The Winter Solstice has just passed us and we experienced one of the darkest days of the year. Many conversations about the solstice point towards a relief that we are finally entering the days of longer light. It is the coming of the light that is glorified rather than an appreciation for the dark. And in conjunction with the holiday season, light continues to take center stage. Christmas celebrates the birth of Jesus as “the light of the world” and Hanukkah with a nightly menorah lighting. Light has a place in our culture and in many of our wisdom traditions as pointing towards hope, as a force of good, as positivity.
But what about darkness?
Why does darkness get ignored, tossed to the side, and written off as bad, evil, and unwanted?
Can we see a God with a presence that is not only in the light, but also in the darkness?
I like the dark. I’m writing this meditation in the dark right now. In fact, I write most of these meditations in the dark nights and predawn mornings. I feel a bit of sadness as the solstice passes because for some reason the dark days give me comfort, space to reflect and let go, “to center down” as Howard Thurman calls it. This year, more than most years, I’ve been spending a lot more waking hours in the dark with a baby who wakes frequently and equally likes the dark! And I’ve come to appreciate the darkness and its place in our lives in new ways.

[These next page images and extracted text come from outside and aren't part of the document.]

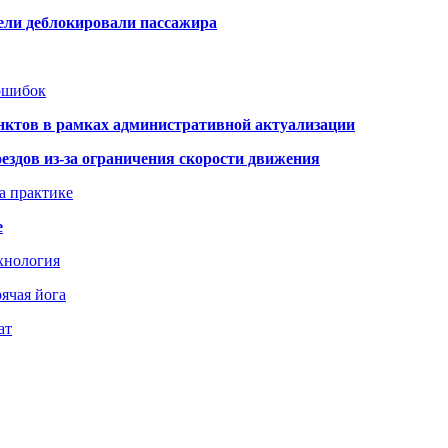
тели деблокировали пассажира
 ошибок
нктов в рамках административной актуализации
здов из-за ограничения скорости движения
а практике
е
хнология
ячая йога
ат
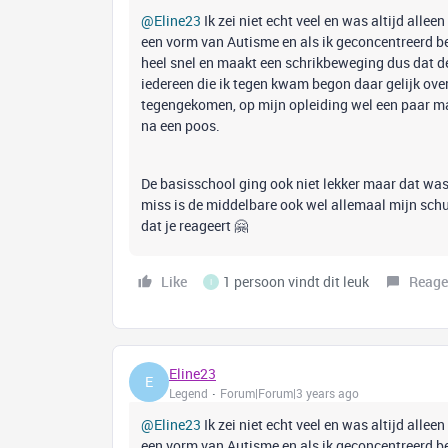
@Eline23
Ik zei niet echt veel en was altijd alle
een vorm van Autisme en als ik geconcentreerd be
heel snel en maakt een schrikbeweging dus dat ded
iedereen die ik tegen kwam begon daar gelijk over
tegengekomen, op mijn opleiding wel een paar maa
na een poos.
De basisschool ging ook niet lekker maar dat wa
miss is de middelbare ook wel allemaal mijn schul
dat je reageert 🤗
Like
1 persoon vindt dit leuk
Reage
I
Eline23
E
Legend
Forum|Forum|3 years ago
@Eline23
Ik zei niet echt veel en was altijd alle
een vorm van Autisme en als ik geconcentreerd be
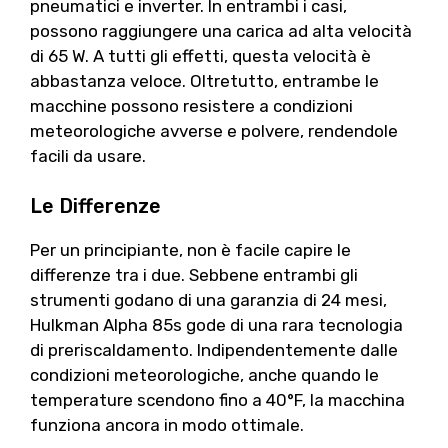
pneumatici e inverter. In entrambi i casi,
possono raggiungere una carica ad alta velocità
di 65 W. A tutti gli effetti, questa velocità è
abbastanza veloce. Oltretutto, entrambe le
macchine possono resistere a condizioni
meteorologiche avverse e polvere, rendendole
facili da usare.
Le Differenze
Per un principiante, non è facile capire le
differenze tra i due. Sebbene entrambi gli
strumenti godano di una garanzia di 24 mesi,
Hulkman Alpha 85s gode di una rara tecnologia
di preriscaldamento. Indipendentemente dalle
condizioni meteorologiche, anche quando le
temperature scendono fino a 40°F, la macchina
funziona ancora in modo ottimale.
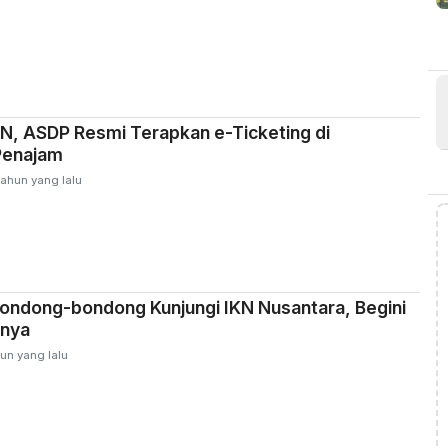
N, ASDP Resmi Terapkan e-Ticketing di
Penajam
tahun yang lalu
ondong-bondong Kunjungi IKN Nusantara, Begini
nya
un yang lalu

We need a new narrative about the darkness because it is just as much as a gift to us as the light. Darkness holds its own wisdom for us if we can just learn how to embrace it, face it, notice it, and appreciate what it offers us on its own terms.

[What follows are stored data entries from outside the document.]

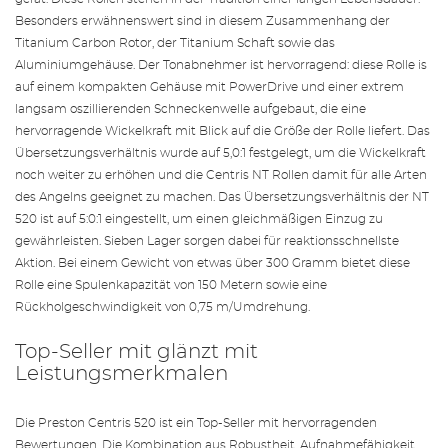
Besonders erwähnenswert sind in diesem Zusammenhang der
Titanium Carbon Rotor, der Titanium Schaft sowie das
Aluminiumgehäuse. Der Tonabnehmer ist hervorragend: diese Rolle is
auf einem kompakten Gehäuse mit PowerDrive und einer extrem
langsam oszillierenden Schneckenwelle aufgebaut, die eine
hervorragende Wickelkraft mit Blick auf die Größe der Rolle liefert. Das
Übersetzungsverhältnis wurde auf 5,0:1 festgelegt, um die Wickelkraft
noch weiter zu erhöhen und die Centris NT Rollen damit für alle Arten
des Angelns geeignet zu machen. Das Übersetzungsverhältnis der NT
520 ist auf 5:0:1 eingestellt, um einen gleichmäßigen Einzug zu
gewährleisten. Sieben Lager sorgen dabei für reaktionsschnellste
Aktion. Bei einem Gewicht von etwas über 300 Gramm bietet diese
Rolle eine Spulenkapazität von 150 Metern sowie eine
Rückholgeschwindigkeit von 0,75 m/Umdrehung.
Top-Seller mit glänzt mit
Leistungsmerkmalen
Die Preston Centris 520 ist ein Top-Seller mit hervorragenden
Bewertungen. Die Kombination aus Robustheit, Aufnahmefähigkeit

We spend the most delicate and critical part of our lives in the dark. It is in the dark, quiet and warm cocoon of our mother’s womb where we form into a being. This darkness is a safe place. A gentle place. It is our first home. And the darkness embraces us with her protective covering, letting us reside in her until we are ready to break forth. She must mourn for us when we leave, but the darkness is faithful and steadfast in her task to hold us as we prepare for a new life. Darkness not only brings forth life in human beings, but she does so with all creation. Deep in the fertile soil of the Earth, darkness brings forth trees, plants, food, flowers. Animals in wombs, insects in eggs and sacs, closed flower buds preparing their way to unfold all their beauty, a caterpillar hunkering down in a cocoon before taking flight as a butterfly. And in the Christian tradition, today is Christmas Eve, a day where believers wait for the birth of Jesus. Born a man and of the flesh, even he resided in the darkness of Mary’s womb before coming to the world. Darkness helps bring forth creation. We all reside in her, unformed and vulnerable, yet she shields us like a warrior protecting her tribe.

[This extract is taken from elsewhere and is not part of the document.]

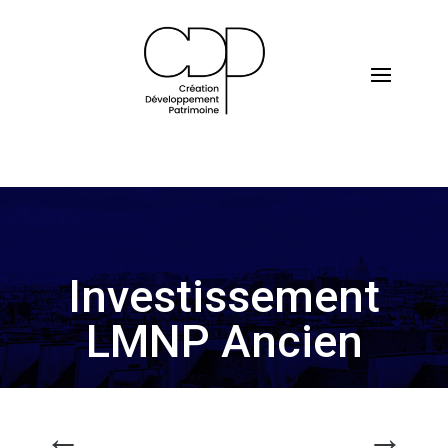
Investissement
LMNP Ancien
←
→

Darkness offers a stillness, a complete focus, and a chance to be inside of ourselves in ways that are unique and essential. We can’t see in the light the way we can “see” in the dark. Darkness invites us to look within. There are no outer distractions pulling us away from ourselves because we can’t see. Often in meditation and prayer our instinct is to close our eyes. We invite the darkness so we can focus and be present. So we can look deep within.
As we enter these lighter days and this holiday season of light and love, let’s remember the gift of the darkness. The loving embrace of her shadows and what she helps us to manifest in the world. Whatever answer you are seeking, whatever comfort you may need, whatever silence and stillness you crave, whatever inspiration you are looking for, go to the dark—she’s waiting for you with loving and open arms.